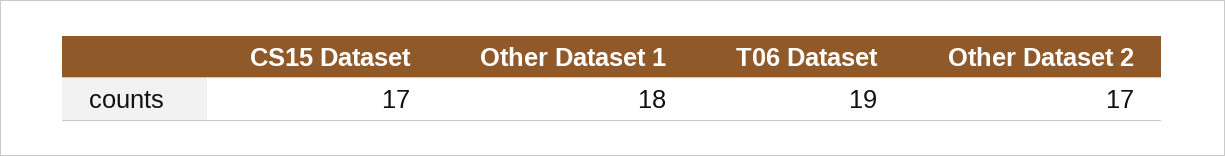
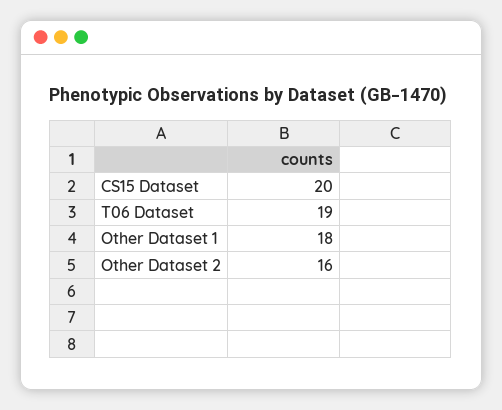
  {
-   "CS15 Dataset": 17,
+   "CS15 Dataset": 20,
    "Other Dataset 1": 18,
    "T06 Dataset": 19,
-   "Other Dataset 2": 17
+   "Other Dataset 2": 16
  }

- _Problem to solve_: Although the records contain pictures, the output must hold only their exact wording.

- _Solution to this problem_:
  {
-   "CS15 Dataset": 17,
+   "CS15 Dataset": 20,
    "Other Dataset 1": 18,
    "T06 Dataset": 19,
-   "Other Dataset 2": 17
+   "Other Dataset 2": 16
  }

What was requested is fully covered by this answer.